How do we create/maintain the same culture for nostr? What business models will align incentives?

But that is not how linux started. And Bill Gates was certain (based on his capitalistic ideals) that it couldn't possibly succeed because there was no profit and therefore no incentive and therefore Bill Gates ignored it entirely to his detriment. The lesson should be that it is dangerous to be so convinced in our beliefs about how things work that we ignore what is actually happening in front of our faces.

I have no problem with people thinking about how monetary incentives could align with nostr. Nothing I'm saying is a counterpoint to that, it is a side point.

Sure. All I'm saying, and I think what Semisol was saying, is that pure altruism isn't enough. Developers have to eat, too. In the case of Linux, after the first 5 years Linus' own work was supported by a job at Transmeta, then later indirectly by other companies via funding of the Linux Foundation. IIRC, there was also a gift of some Red Hat stock when they IPOed.

It did not start that way. In the 90’s early 2000, Linux was used mostly by techies.

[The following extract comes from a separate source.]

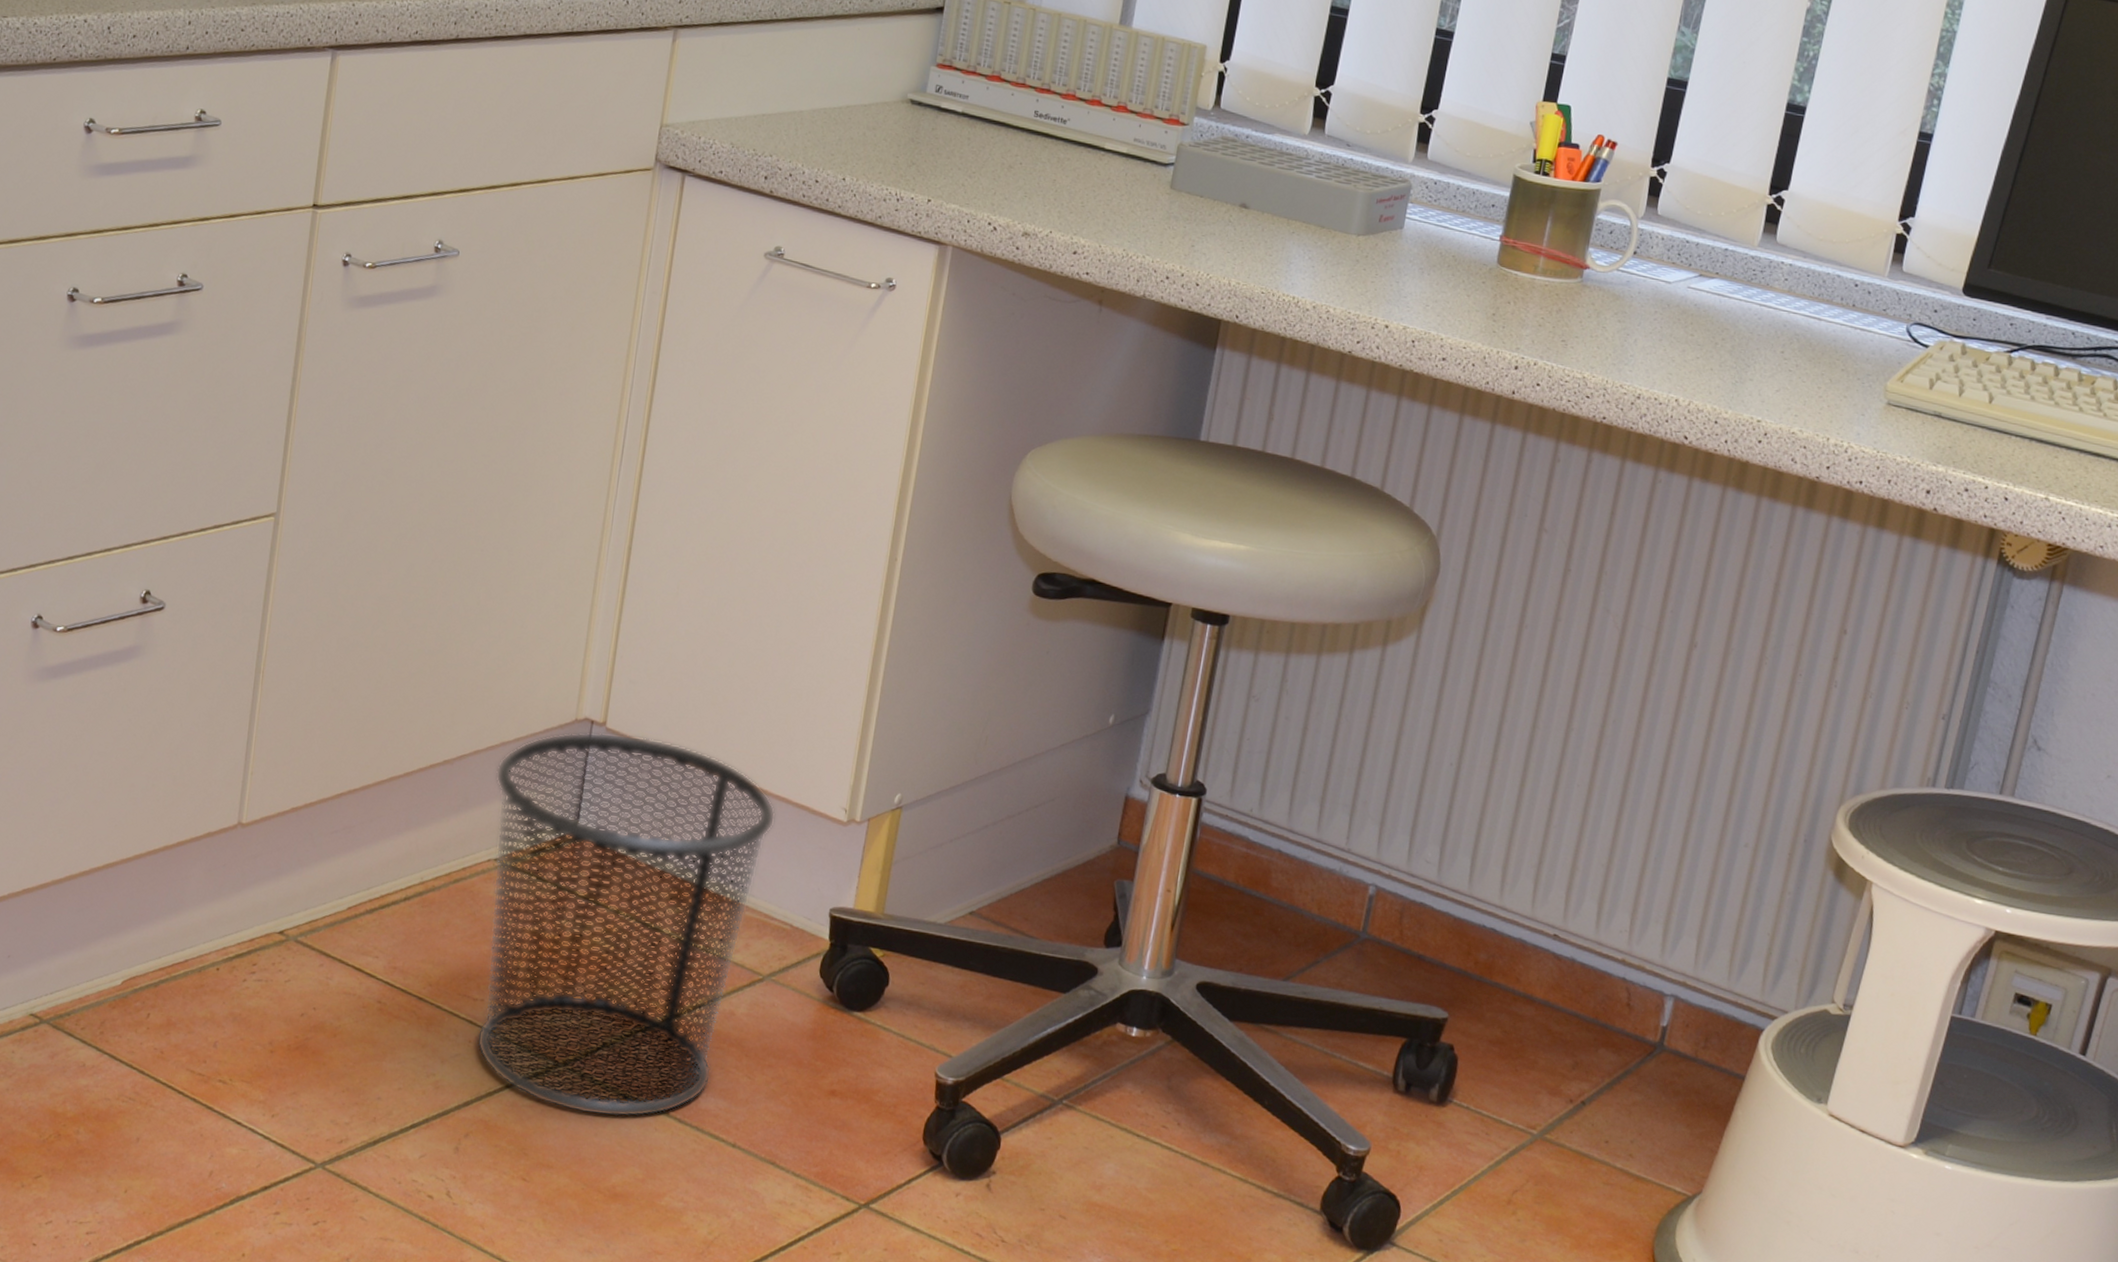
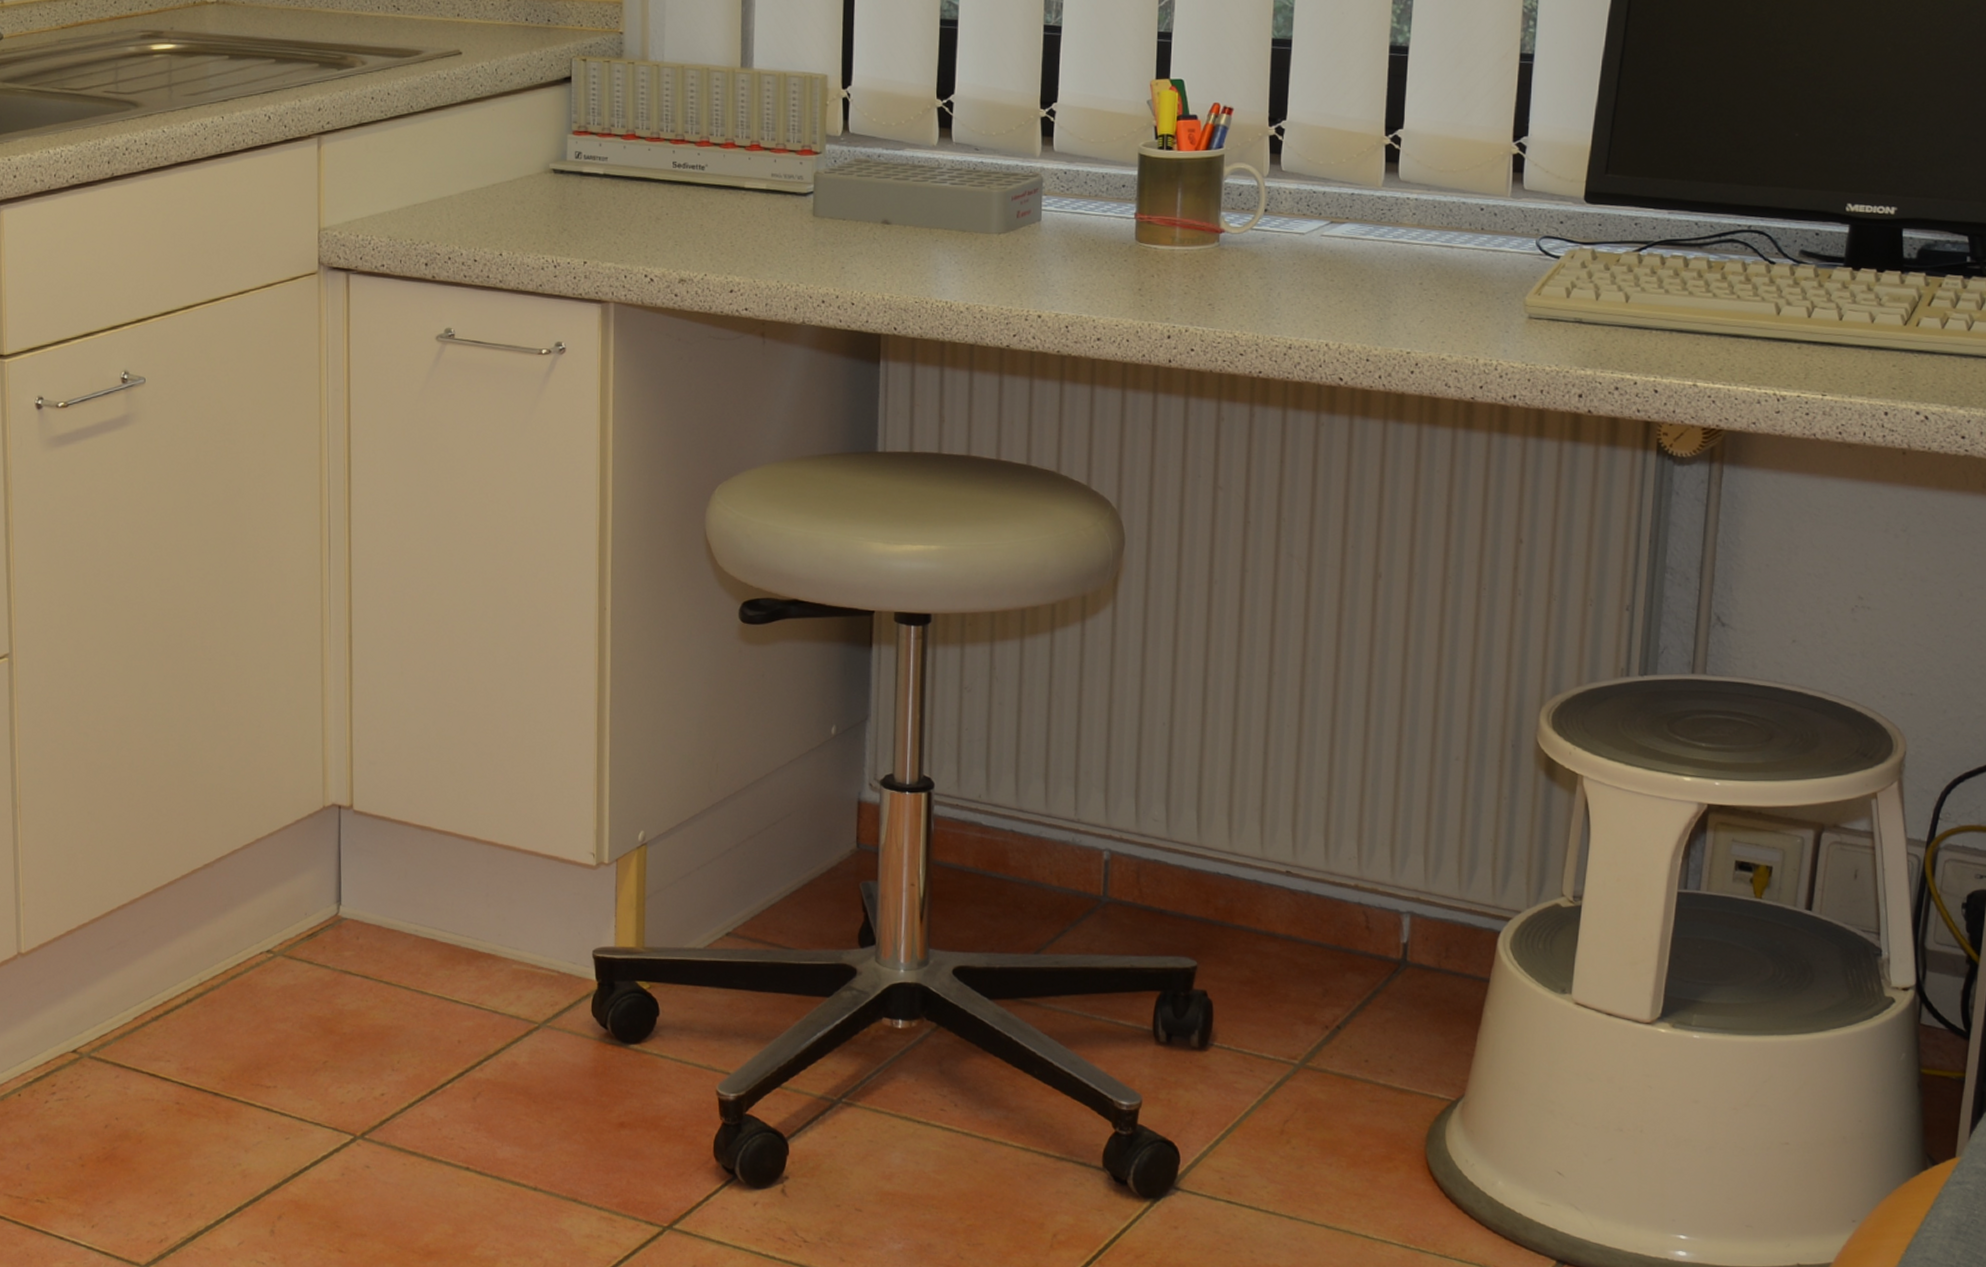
waste bin: present [476,732,776,1118] -> none [255,814,528,1180]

Where will nostr be in 20 years?

Even in the 90s, contributions were happening as a side effect of Linux use by companies and big organizations. For example, the Ethernet drivers I used on all my servers in the late 90s were written by someone at NASA (probably as part of their work on Beowulf clusters). My company (an ISP) didn't write much code, but we gave modest $ support to open source projects, mirrored repositories, etc., because we knew OSS was crucial.

No question a lot of contributions came from people who worked in big companies and big government. But Linux adoption by those same companies was very small.